About this exercise: Could you restate the entries below word for word and leave out the pictures?

Exercise data:
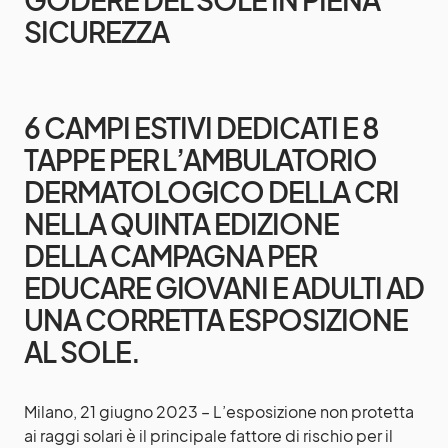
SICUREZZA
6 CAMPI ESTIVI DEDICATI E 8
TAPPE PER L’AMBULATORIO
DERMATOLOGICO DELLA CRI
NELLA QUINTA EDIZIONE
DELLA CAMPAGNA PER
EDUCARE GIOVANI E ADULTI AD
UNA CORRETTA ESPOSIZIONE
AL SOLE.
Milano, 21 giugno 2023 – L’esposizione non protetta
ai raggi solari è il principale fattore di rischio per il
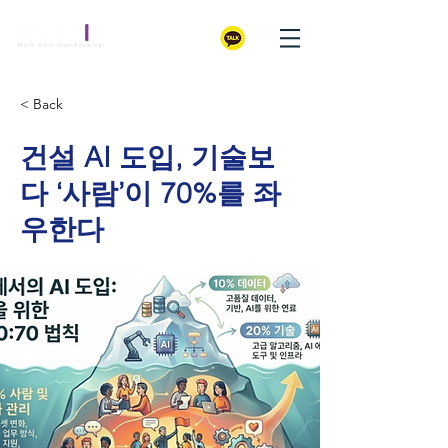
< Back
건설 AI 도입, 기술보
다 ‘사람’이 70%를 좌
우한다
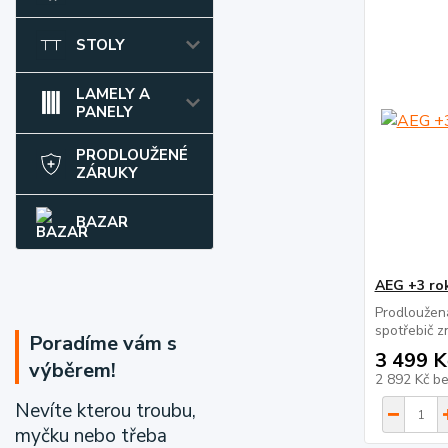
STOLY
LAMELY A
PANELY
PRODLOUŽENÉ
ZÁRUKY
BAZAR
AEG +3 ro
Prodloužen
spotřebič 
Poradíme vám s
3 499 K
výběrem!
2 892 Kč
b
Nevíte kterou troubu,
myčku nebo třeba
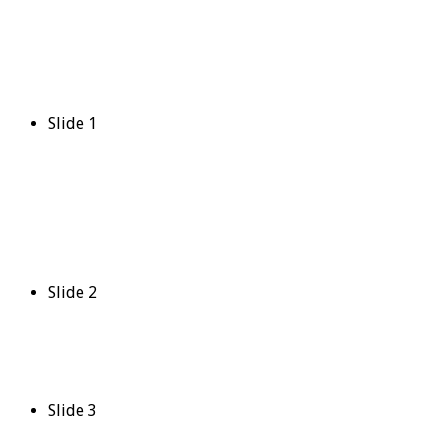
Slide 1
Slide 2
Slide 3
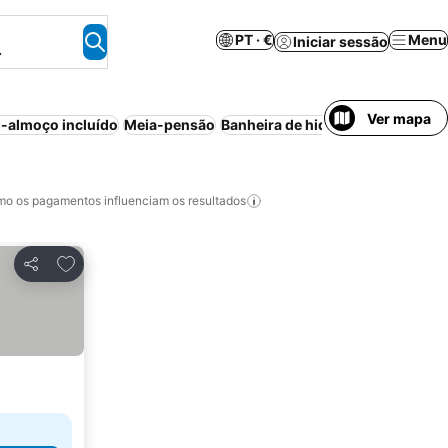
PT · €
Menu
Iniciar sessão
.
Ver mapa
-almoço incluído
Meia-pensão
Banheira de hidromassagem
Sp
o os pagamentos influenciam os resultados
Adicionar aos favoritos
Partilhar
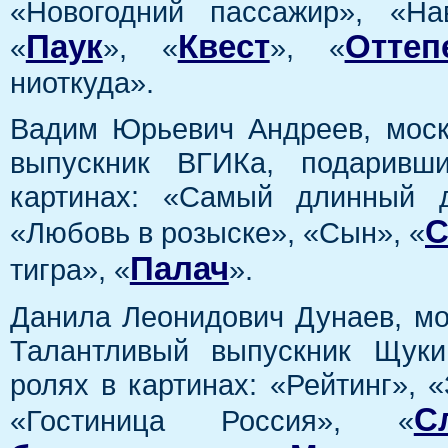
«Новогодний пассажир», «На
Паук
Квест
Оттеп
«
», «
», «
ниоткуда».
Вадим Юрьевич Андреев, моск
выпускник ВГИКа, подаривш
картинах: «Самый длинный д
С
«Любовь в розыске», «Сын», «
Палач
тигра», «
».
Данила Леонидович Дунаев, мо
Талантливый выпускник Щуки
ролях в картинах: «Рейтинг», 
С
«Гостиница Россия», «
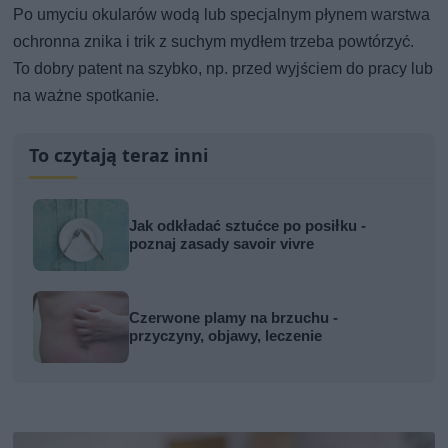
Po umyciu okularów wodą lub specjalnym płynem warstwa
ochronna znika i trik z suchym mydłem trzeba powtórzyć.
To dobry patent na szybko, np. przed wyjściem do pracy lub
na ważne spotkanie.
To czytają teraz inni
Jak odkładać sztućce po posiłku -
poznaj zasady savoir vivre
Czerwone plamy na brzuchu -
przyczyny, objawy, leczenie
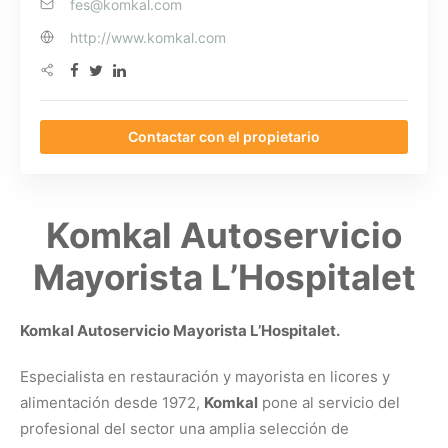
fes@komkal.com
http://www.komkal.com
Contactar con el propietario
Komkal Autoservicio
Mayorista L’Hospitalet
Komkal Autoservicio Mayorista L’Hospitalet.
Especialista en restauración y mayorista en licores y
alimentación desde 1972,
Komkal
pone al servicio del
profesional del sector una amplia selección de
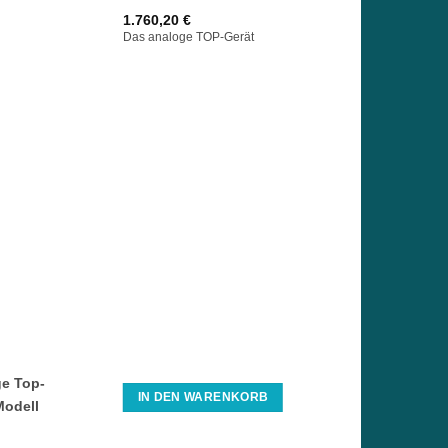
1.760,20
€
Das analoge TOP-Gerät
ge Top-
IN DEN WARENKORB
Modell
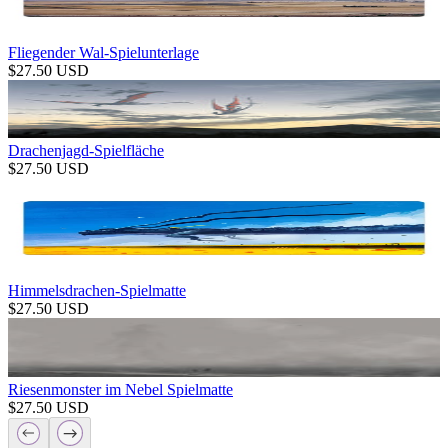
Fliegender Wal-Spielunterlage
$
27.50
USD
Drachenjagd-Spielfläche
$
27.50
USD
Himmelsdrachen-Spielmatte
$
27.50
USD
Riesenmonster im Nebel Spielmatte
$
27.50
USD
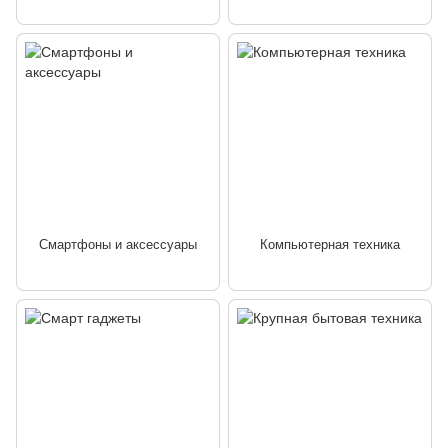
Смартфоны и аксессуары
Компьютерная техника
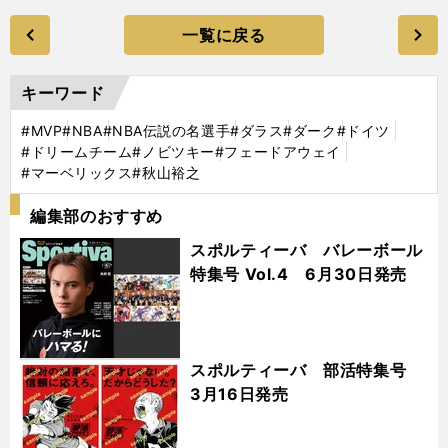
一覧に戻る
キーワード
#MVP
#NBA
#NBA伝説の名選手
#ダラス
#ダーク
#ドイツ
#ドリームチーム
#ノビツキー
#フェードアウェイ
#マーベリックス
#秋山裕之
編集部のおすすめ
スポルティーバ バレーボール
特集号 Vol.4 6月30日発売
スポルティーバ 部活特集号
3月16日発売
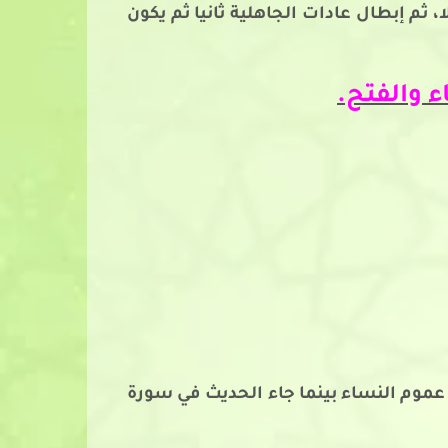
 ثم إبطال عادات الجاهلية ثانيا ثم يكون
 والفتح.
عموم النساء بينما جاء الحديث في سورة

Your response:
SICUREZZA
6 CAMPI ESTIVI DEDICATI E 8
TAPPE PER L’AMBULATORIO
DERMATOLOGICO DELLA CRI
NELLA QUINTA EDIZIONE
DELLA CAMPAGNA PER
EDUCARE GIOVANI E ADULTI AD
UNA CORRETTA ESPOSIZIONE
AL SOLE.
Milano, 21 giugno 2023 – L’esposizione non protetta
ai raggi solari è il principale fattore di rischio per il
< Back
건설 AI 도입, 기술보
다 ‘사람’이 70%를 좌
우한다
STOLY
LAMELY A
PANELY
PRODLOUŽENÉ
ZÁRUKY
BAZAR
AEG +3 ro
Prodloužen
spotřebič 
Poradíme vám s
3 499 K
výběrem!
2 892 Kč
b
Nevíte kterou troubu,
myčku nebo třeba
Slide 1
Slide 2
Slide 3
PT · €
Menu
Iniciar sessão
.
Ver mapa
-almoço incluído
Meia-pensão
Banheira de hidromassagem
Sp
o os pagamentos influenciam os resultados
Adicionar aos favoritos
Partilhar
«Новогодний пассажир», «На
Паук
Квест
Оттеп
«
», «
», «
ниоткуда».
Вадим Юрьевич Андреев, моск
выпускник ВГИКа, подаривш
картинах: «Самый длинный д
С
«Любовь в розыске», «Сын», «
Палач
тигра», «
».
Данила Леонидович Дунаев, мо
Талантливый выпускник Щуки
ролях в картинах: «Рейтинг», 
С
«Гостиница Россия», «
Po umyciu okularów wodą lub specjalnym płynem warstwa
ochronna znika i trik z suchym mydłem trzeba powtórzyć.
To dobry patent na szybko, np. przed wyjściem do pracy lub
na ważne spotkanie.
To czytają teraz inni
Jak odkładać sztućce po posiłku -
poznaj zasady savoir vivre
Czerwone plamy na brzuchu -
przyczyny, objawy, leczenie
fes@komkal.com
http://www.komkal.com
Contactar con el propietario
Komkal Autoservicio
Mayorista L’Hospitalet
Komkal Autoservicio Mayorista L’Hospitalet.
Especialista en restauración y mayorista en licores y
alimentación desde 1972,
Komkal
pone al servicio del
profesional del sector una amplia selección de
1.760,20
€
Das analoge TOP-Gerät
ge Top-
IN DEN WARENKORB
Modell
Fliegender Wal-Spielunterlage
$
27.50
USD
Drachenjagd-Spielfläche
$
27.50
USD
Himmelsdrachen-Spielmatte
$
27.50
USD
Riesenmonster im Nebel Spielmatte
$
27.50
USD
Смартфоны и аксессуары
Компьютерная техника
一覧に戻る
キーワード
#MVP
#NBA
#NBA伝説の名選手
#ダラス
#ダーク
#ドイツ
#ドリームチーム
#ノビツキー
#フェードアウェイ
#マーベリックス
#秋山裕之
編集部のおすすめ
スポルティーバ バレーボール
特集号 Vol.4 6月30日発売
スポルティーバ 部活特集号
3月16日発売
 ثم إبطال عادات الجاهلية ثانيا ثم يكون
 والفتح.
عموم النساء بينما جاء الحديث في سورة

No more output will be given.